SELECTED EXTRACT:
■ ■ ■ ■ ■
Here is the societal problem: According to Marx, “an individual has to work a certain number of hours or days to produce enough to provide a living.” Marx assumed that capitalists would pay workers only enough to keep them alive. His argument matches that of economist David Ricard, (Adam Smith school of thought — Classical Economist) who stated in his “iron law of wages” thesis that people would make just enough to survive since there is always a surplus of workers who will work for less due to the desire to have work. Marx does not support this very conservative economic view, but admits that this is the proletarian plight; unless workers organize to change their social condition, others will always exploit them.

Karl Marx describes as ideological “any set of political illusions produced by the social experience of a class (i.e., a social group defined by its economic role; for example owners or workers).” For Marx a person’s membership in a particular class produced a picture of the world shaped by the experiences of that class. Thus, Marx states that: “it would be almost impossible for an individual class member to form an accurate conception of the world. Marx argued that the socialization process (i.e., the process by which people are shaped by the values of their group) is strongly shaped by one’s place in the class system of that society.” In essence, people of different classes are both directly and indirectly taught to think and behave in ways appropriate for that class. It is this point that historians, political scientists, and other social scientist have addressed the most in writing history from what we call a Marxist’s point of view. Those who “study” analytical history (watching the History Channel does not count nor dose reading Stephen Ambrose) are constantly teaching and writing about class conflict, the premise of classical Marxism.

It is May Day ‘08

I am going to celebrate this day with yet a 5th reading of Karl Marx’s Communist Manifesto. This might be the day American businesses stop exploiting the labor of Mexican Americans — legal or not. To me labor is labor, as long as you are not asking this student [here].

According to Democratic Socialist of America (DSA):

May, 1886: several hundred thousand American workers of the Knights of Labor, the American Federation of Labor, and socialist and anarchist groups all demonstrated for the Eight Hour Day. It was the center of a world-wide movement for shorter working hours. Even the song lyrics of the American movement, “Eight hours for work/eight hours for sleep/eight hours for what we will,” argued for a “natural” pace of life in tune with the seasons, rather than the long hours and miserable conditions imposed by the capitalists.

The catastrophe of the day, a police riot in Chicago against anarchists and a subsequent murderous frame-up of their leaders for bomb-throwing, could not entirely overshadow the excitement of the moment. Working people had spoken. For many anarchists but not only for them, the day also retained the special significance of martyrdom, the occasion to mourn the great heroes of Haymarket who had died from the hangman, unrepentant in their revolutionary fervor.

Marx in the Classroom

The next two weeks of my AP European History syllabus and AP US History syllabus are filled with discussion sets and readings about class conflict. Next week both sections of European History are presenting seminar papers on Jacques Barzun’s book Darwin, Marx, and Wagner. Today in US History we are addressing the plight of the working class and their insecurities. Without strong unions to worry about at the end of the 19th and start of the 20th century, an employer could let any worker go for joining a union or speaking against his/her employer. Essentially, Gilded Age corporations worked hard to inculcate a process of class subordination. Furthermore, the government’s marriage to corporations only furthered a model of class conflict and animosity.marx-bio.jpg (9551 bytes)
■ ■ ■ ■ ■
RAW DATA:
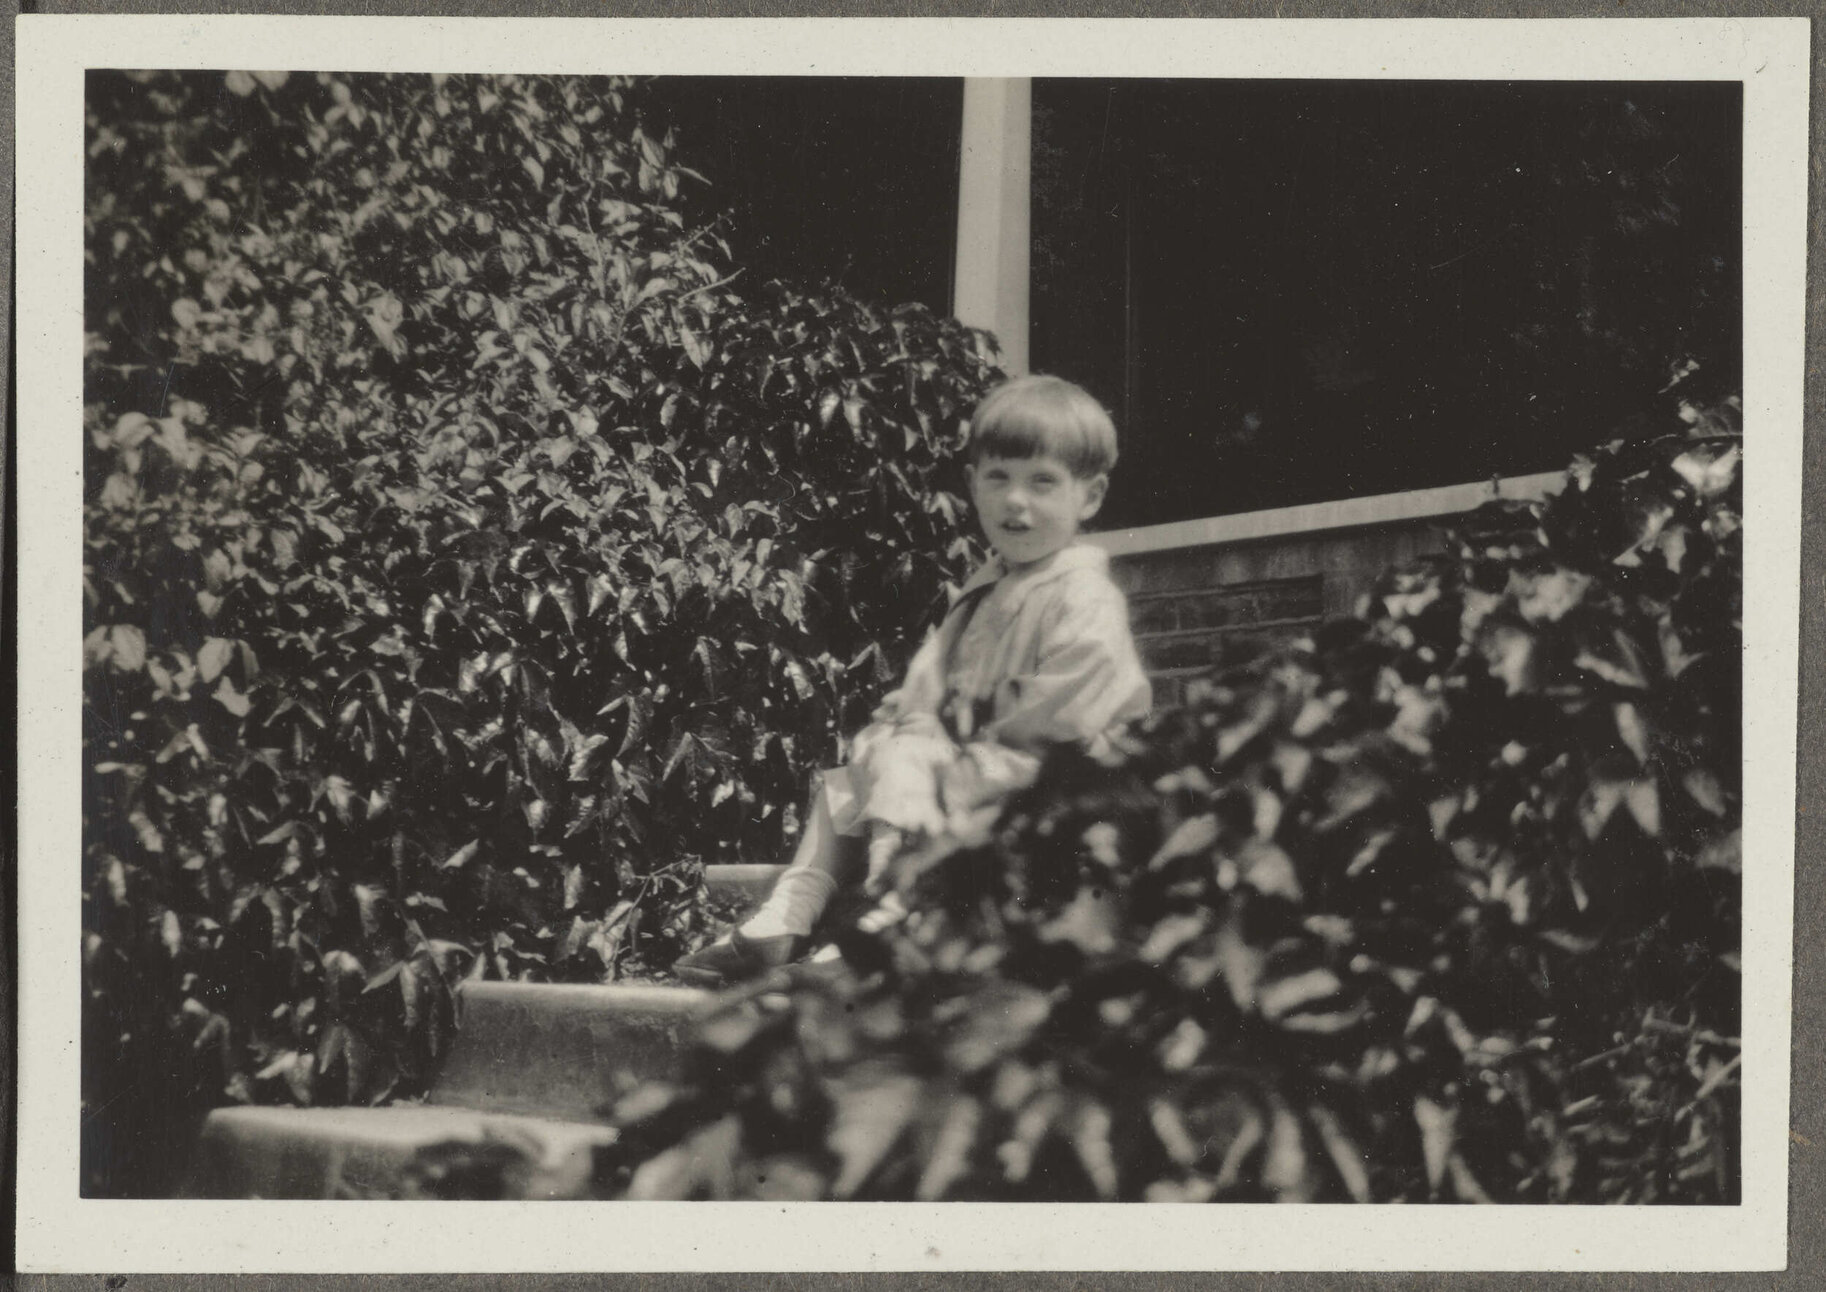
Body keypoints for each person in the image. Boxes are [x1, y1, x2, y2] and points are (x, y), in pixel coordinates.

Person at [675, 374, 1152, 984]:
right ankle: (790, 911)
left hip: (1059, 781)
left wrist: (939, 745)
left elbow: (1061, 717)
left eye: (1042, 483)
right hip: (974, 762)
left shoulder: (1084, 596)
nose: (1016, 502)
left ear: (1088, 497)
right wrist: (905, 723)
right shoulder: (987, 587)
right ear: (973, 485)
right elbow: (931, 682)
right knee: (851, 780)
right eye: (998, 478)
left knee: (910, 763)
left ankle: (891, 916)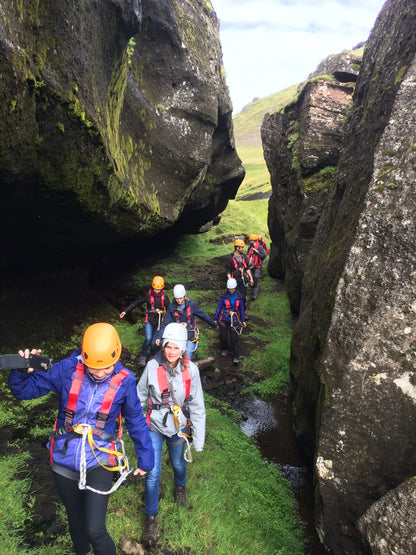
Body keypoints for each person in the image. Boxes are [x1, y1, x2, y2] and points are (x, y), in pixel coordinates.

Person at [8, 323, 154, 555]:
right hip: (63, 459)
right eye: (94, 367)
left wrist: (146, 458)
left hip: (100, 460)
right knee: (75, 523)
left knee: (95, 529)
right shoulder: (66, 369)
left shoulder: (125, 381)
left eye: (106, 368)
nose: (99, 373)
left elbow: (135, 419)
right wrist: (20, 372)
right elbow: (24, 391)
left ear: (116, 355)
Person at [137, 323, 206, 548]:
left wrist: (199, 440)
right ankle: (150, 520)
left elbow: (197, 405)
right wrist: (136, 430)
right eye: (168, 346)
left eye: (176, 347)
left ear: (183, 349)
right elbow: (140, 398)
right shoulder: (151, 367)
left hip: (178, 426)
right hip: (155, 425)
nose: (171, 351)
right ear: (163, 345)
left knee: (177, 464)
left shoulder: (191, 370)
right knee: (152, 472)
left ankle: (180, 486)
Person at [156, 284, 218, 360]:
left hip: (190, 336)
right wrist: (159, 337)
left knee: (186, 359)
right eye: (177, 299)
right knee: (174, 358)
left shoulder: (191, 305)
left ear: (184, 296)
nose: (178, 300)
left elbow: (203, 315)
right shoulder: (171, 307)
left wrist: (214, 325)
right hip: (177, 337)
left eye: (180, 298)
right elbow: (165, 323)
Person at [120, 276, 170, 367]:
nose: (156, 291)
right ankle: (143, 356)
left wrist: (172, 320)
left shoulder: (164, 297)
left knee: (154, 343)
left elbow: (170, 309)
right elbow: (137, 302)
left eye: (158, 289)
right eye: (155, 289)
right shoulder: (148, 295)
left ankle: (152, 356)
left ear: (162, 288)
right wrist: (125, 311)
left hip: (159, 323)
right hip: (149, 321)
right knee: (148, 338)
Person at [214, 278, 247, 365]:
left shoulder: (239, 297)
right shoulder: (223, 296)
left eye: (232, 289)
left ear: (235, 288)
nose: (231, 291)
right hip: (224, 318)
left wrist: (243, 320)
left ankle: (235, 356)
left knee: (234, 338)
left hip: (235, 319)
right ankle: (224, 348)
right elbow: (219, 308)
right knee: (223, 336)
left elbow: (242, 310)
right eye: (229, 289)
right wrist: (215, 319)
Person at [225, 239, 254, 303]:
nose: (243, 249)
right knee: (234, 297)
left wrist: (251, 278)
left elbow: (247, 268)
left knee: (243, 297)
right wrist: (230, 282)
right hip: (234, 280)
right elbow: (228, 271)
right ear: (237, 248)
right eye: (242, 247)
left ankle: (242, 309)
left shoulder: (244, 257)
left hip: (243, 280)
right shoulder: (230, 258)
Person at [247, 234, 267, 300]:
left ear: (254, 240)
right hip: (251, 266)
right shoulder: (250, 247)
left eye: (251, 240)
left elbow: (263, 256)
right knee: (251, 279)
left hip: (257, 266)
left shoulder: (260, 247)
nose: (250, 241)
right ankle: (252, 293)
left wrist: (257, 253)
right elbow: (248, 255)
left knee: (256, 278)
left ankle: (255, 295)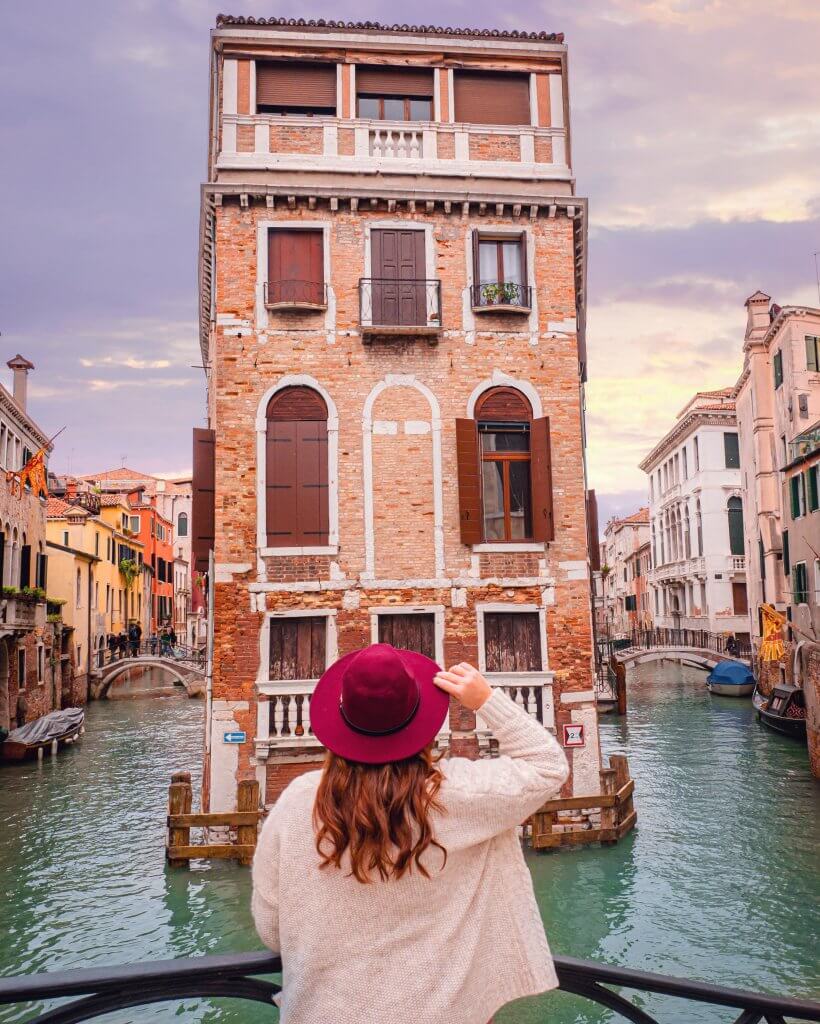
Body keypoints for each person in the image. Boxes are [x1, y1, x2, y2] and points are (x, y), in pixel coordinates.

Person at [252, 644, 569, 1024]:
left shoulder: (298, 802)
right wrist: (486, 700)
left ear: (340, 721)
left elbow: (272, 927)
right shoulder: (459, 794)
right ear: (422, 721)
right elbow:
■ ■ ■ ■ ■
EXERCISE INSTRUCTIONS:
A. List every group that the passage on Marx and May Day names as taking part in the May 1886 demonstrations for the Eight Hour Day.
B. Answer these from the passage on Marx and May Day:
(i) What is the name of the thesis that the passage credits to the economist David Ricard?
(ii) Which reading of the Communist Manifesto does the writer plan for May Day '08?
(iii) Which book are both sections of European History presenting seminar papers on next week?

WRITTEN ANSWERS:
A.
- The Knights of Labor
- The American Federation of Labor
- Socialist groups
- Anarchist groups

B.
(i) The "iron law of wages"
(ii) The fifth reading
(iii) Jacques Barzun's *Darwin, Marx, and Wagner*